▶ [Exercise prompt] Under this line are the records; write out word for word the part that begins at the line containing "Bảng giá KyungDong" and ends at the line containing "Bảng giá SmartGen", and no more.

▶ [Provided entries]
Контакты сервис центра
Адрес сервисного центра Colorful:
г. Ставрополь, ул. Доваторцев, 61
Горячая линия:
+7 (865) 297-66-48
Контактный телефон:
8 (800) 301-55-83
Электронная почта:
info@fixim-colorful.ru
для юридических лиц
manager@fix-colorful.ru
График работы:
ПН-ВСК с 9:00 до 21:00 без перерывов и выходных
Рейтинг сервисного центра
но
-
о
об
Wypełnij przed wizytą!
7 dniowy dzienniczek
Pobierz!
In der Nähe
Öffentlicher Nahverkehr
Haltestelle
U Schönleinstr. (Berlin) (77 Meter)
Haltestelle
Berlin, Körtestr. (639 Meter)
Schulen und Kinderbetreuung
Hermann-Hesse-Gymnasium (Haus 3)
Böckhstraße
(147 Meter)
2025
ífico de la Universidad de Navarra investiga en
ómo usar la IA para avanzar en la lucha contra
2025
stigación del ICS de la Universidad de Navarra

==

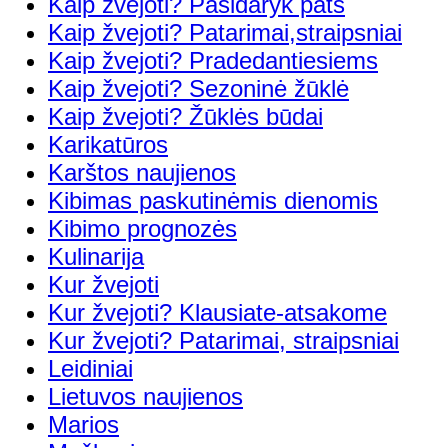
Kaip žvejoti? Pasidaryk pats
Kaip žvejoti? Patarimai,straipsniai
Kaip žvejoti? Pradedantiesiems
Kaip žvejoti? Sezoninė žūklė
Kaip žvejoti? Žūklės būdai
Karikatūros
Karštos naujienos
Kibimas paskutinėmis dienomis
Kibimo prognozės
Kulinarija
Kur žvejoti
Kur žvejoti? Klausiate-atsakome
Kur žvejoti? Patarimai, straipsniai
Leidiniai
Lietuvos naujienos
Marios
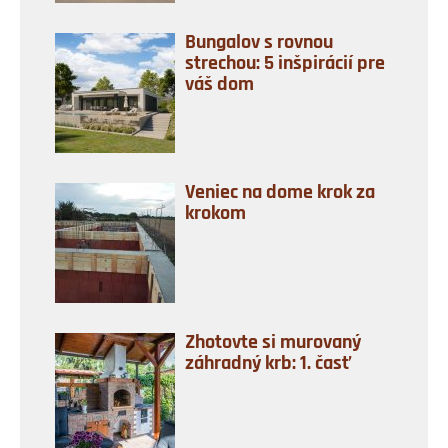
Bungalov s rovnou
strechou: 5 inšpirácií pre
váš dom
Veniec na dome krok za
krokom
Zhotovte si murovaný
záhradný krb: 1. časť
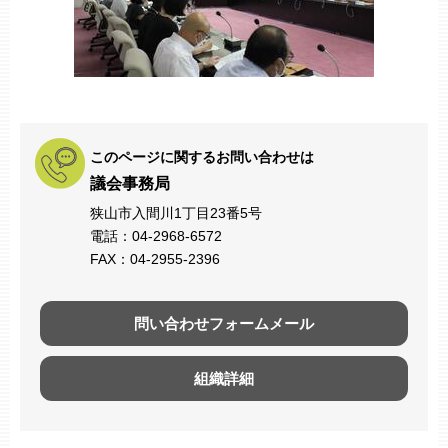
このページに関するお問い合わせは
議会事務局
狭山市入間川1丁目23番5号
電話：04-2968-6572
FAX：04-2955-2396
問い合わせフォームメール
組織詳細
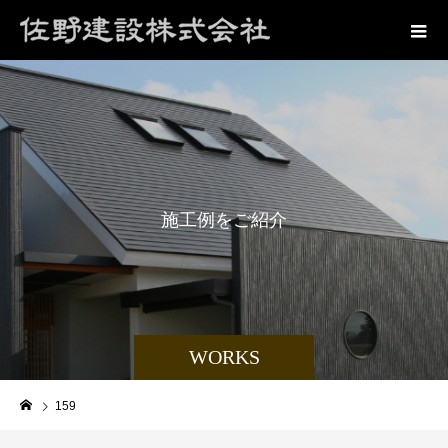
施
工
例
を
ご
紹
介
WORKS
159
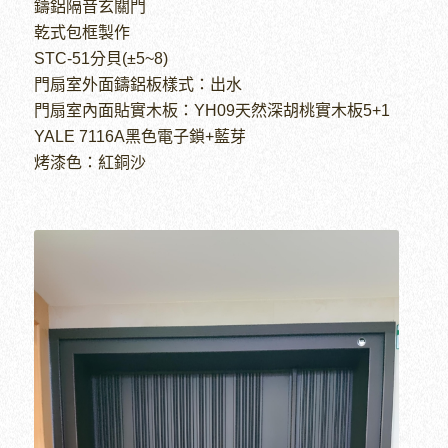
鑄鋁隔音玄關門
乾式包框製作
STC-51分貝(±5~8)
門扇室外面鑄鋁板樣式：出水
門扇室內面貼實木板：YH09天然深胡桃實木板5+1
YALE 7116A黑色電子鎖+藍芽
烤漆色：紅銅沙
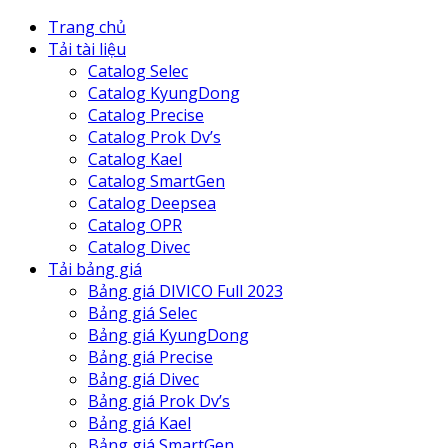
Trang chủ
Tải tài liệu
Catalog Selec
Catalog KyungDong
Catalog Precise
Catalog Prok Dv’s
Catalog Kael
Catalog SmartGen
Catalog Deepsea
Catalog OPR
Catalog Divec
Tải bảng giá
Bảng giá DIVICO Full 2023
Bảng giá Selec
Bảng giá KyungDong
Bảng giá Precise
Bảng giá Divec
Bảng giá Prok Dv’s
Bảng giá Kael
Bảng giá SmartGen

▶ [Answer box]
Bảng giá KyungDong
Bảng giá Precise
Bảng giá Divec
Bảng giá Prok Dv’s
Bảng giá Kael
Bảng giá SmartGen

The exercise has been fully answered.